Por semana, o papa recebe cerca de 6.000 cartas. A expectativa do retorno teve fim nove meses depois, na resposta assinada pelo assessor de assuntos gerais da Igreja, monsenhor Paolo Borgia.

“O papa Francisco ficou contente ao ver os bons sentimentos e generosos propósitos que lhe animam, tendo-me encarregado de agradecer a você, Murilo, por este testemunho de carinho e confiança”, diz trecho da mensagem, que chegou acompanhada de um terço e uma fotografia do sumo pontífice.

Mais do que emocionado, Murilo diz que ficou surpreso por ter sido respondido, tendo em vista as milhares de cartas recebidas pelo papa.

“Ele reza pelo mundo, levando mensagens de paz. Vai onde tem guerra, conversa com políticos de vários países, faz tantas coisas, mas responde a todos”, fala o garoto, que leva isso como exemplo a ser seguido. “Quero motivar as pessoas a servirem a Jesus.”

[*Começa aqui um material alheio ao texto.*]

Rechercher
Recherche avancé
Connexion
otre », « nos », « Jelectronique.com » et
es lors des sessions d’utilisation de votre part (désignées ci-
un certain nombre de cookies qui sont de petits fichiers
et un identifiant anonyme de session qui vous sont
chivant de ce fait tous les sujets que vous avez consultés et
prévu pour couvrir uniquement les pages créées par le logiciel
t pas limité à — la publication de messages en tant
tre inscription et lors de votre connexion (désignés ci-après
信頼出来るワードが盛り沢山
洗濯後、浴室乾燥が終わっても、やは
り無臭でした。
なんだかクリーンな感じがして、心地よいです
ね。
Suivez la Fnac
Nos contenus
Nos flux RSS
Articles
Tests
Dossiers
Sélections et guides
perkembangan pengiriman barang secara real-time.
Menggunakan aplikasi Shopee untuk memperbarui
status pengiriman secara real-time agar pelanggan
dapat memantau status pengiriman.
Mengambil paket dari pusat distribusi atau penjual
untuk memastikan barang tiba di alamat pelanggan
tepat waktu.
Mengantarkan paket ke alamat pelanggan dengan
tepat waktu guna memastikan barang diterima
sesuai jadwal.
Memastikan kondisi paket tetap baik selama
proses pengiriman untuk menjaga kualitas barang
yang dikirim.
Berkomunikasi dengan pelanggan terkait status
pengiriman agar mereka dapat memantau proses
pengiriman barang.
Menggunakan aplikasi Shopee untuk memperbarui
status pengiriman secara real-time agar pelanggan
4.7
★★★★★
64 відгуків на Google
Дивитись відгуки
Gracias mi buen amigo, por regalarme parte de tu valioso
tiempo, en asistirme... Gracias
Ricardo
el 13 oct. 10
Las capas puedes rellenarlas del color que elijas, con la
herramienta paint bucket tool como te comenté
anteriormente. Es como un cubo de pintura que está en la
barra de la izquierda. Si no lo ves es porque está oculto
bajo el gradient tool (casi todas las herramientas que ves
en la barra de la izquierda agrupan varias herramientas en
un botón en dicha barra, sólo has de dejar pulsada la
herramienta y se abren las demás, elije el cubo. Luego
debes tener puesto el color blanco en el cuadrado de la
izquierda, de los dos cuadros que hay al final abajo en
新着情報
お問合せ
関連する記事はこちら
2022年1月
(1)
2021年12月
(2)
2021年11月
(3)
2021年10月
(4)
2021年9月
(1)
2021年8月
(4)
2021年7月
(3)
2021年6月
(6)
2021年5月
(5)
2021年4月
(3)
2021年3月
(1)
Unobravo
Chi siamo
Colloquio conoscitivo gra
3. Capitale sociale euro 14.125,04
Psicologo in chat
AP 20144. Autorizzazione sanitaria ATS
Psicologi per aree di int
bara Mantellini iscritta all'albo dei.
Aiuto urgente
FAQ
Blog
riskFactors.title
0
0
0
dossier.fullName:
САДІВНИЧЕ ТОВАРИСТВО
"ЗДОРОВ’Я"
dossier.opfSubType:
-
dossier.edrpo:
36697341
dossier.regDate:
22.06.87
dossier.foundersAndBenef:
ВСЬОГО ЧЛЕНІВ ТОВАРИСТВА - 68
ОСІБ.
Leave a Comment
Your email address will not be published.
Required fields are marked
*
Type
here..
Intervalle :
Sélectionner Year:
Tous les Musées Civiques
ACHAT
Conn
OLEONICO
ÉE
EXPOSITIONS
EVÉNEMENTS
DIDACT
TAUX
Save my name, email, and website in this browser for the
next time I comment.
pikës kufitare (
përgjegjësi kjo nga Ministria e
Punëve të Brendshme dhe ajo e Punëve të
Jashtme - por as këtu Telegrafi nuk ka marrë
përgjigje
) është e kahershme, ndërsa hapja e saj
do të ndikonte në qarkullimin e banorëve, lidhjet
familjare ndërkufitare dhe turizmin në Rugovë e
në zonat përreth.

O coroinha destaca que o desejo de seguir a vida religiosa surgiu durante celebração na igreja.

“Em uma missa de cura e libertação senti uma coisa maravilhosa no coração e o desejo de ser padre, para ajudar as pessoas”, recorda ele, que tem como inspiração os párocos Renato Aparecido da Cruz Solto (atualmente na paróquia Santíssima Virgem, de São Bernardo) e Vanderlei Ribeiro, da igreja Nossa Senhora de Fátima.

“Ele sempre diz que não será uma pessoa completa e feliz se não for padre”, relata a mãe, Natalia de Andrade Climaco, 48.